(Rendered images with source text)
● ● ● ● ● ● ●

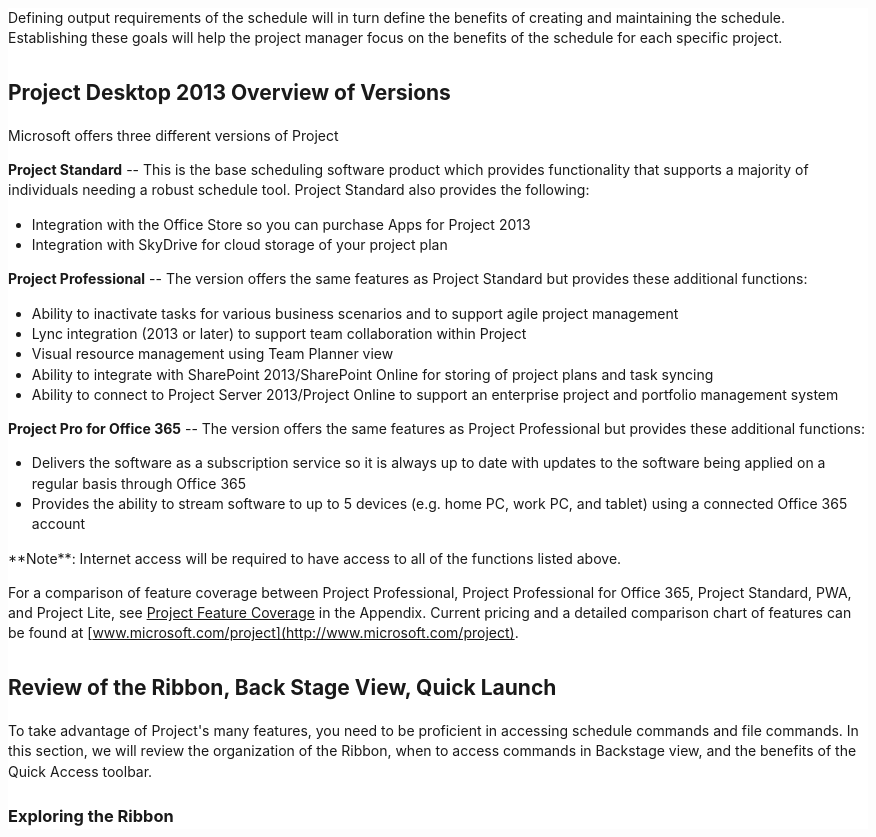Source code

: Defining output requirements of the schedule will in turn define the benefits
of creating and maintaining the schedule. Establishing these goals will help
the project manager focus on the benefits of the schedule for each specific
project.

## Project Desktop 2013 Overview of Versions

Microsoft offers three different versions of Project

**Project Standard** -- This is the base scheduling software product which
provides functionality that supports a majority of individuals needing a
robust schedule tool. Project Standard also provides the following:

* Integration with the Office Store so you can purchase Apps for Project 2013 
* Integration with SkyDrive for cloud storage of your project plan

**Project Professional** -- The version offers the same features as Project
Standard but provides these additional functions:

* Ability to inactivate tasks for various business scenarios and to support 
  agile project management
* Lync integration (2013 or later) to support team collaboration within Project
* Visual resource management using Team Planner view
* Ability to integrate with SharePoint 2013/SharePoint Online for storing of 
  project plans and task syncing
* Ability to connect to Project Server 2013/Project Online to support an 
  enterprise project and portfolio management system

**Project Pro for Office 365** -- The version offers the same features as
Project Professional but provides these additional functions:

* Delivers the software as a subscription service so it is always up to date 
  with updates to the software being applied on a regular basis through Office 365 
* Provides the ability to stream software to up to 5 devices (e.g. home PC, 
  work PC, and tablet) using a connected Office 365 account 

<aside class="note callout">
**Note**: Internet access will be required to have access to all of the functions listed
above.
</aside>

For a comparison of feature coverage between Project Professional, Project
Professional for Office 365, Project Standard, PWA, and Project Lite, see
[Project Feature Coverage](#project-feature-coverage) in the Appendix.
Current pricing and a detailed comparison chart of features can be found at
[www.microsoft.com/project](http://www.microsoft.com/project).

## Review of the Ribbon, Back Stage View, Quick Launch

To take advantage of Project's many features, you need to be proficient in
accessing schedule commands and file commands. In this section, we will review
the organization of the Ribbon, when to access commands in Backstage view, and
the benefits of the Quick Access toolbar.

### Exploring the Ribbon
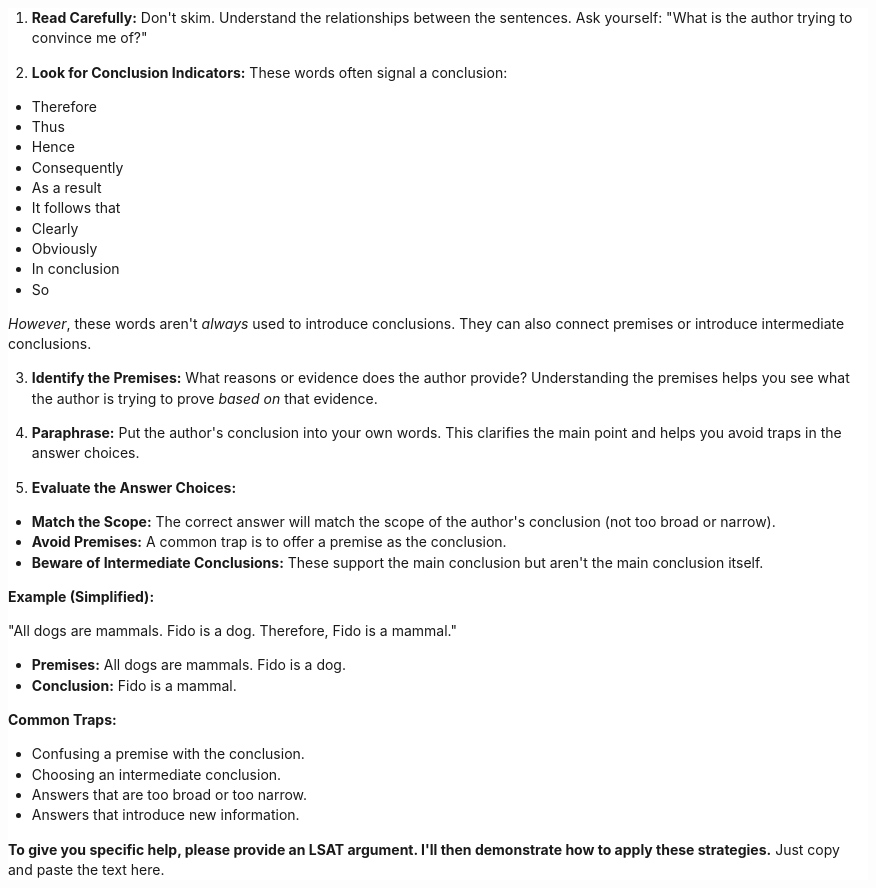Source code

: 1. **Read Carefully:** Don't skim. Understand the relationships between the sentences. Ask yourself: "What is the author trying to convince me of?"

2. **Look for Conclusion Indicators:** These words often signal a conclusion:

* Therefore
* Thus
* Hence
* Consequently
* As a result
* It follows that
* Clearly
* Obviously
* In conclusion
* So

*However*, these words aren't *always* used to introduce conclusions. They can also connect premises or introduce intermediate conclusions.

3. **Identify the Premises:** What reasons or evidence does the author provide? Understanding the premises helps you see what the author is trying to prove *based on* that evidence.

4. **Paraphrase:** Put the author's conclusion into your own words. This clarifies the main point and helps you avoid traps in the answer choices.

5. **Evaluate the Answer Choices:**

* **Match the Scope:** The correct answer will match the scope of the author's conclusion (not too broad or narrow).
* **Avoid Premises:** A common trap is to offer a premise as the conclusion.
* **Beware of Intermediate Conclusions:** These support the main conclusion but aren't the main conclusion itself.

**Example (Simplified):**

"All dogs are mammals. Fido is a dog. Therefore, Fido is a mammal."

* **Premises:** All dogs are mammals. Fido is a dog.
* **Conclusion:** Fido is a mammal.

**Common Traps:**

* Confusing a premise with the conclusion.
* Choosing an intermediate conclusion.
* Answers that are too broad or too narrow.
* Answers that introduce new information.

**To give you specific help, please provide an LSAT argument.  I'll then demonstrate how to apply these strategies.**  Just copy and paste the text here.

● ● ● ● ● ● ●

From the entries above, copy every line containing the word "always".

* Delivers the software as a subscription service so it is always up to date 
*However*, these words aren't *always* used to introduce conclusions. They can also connect premises or introduce intermediate conclusions.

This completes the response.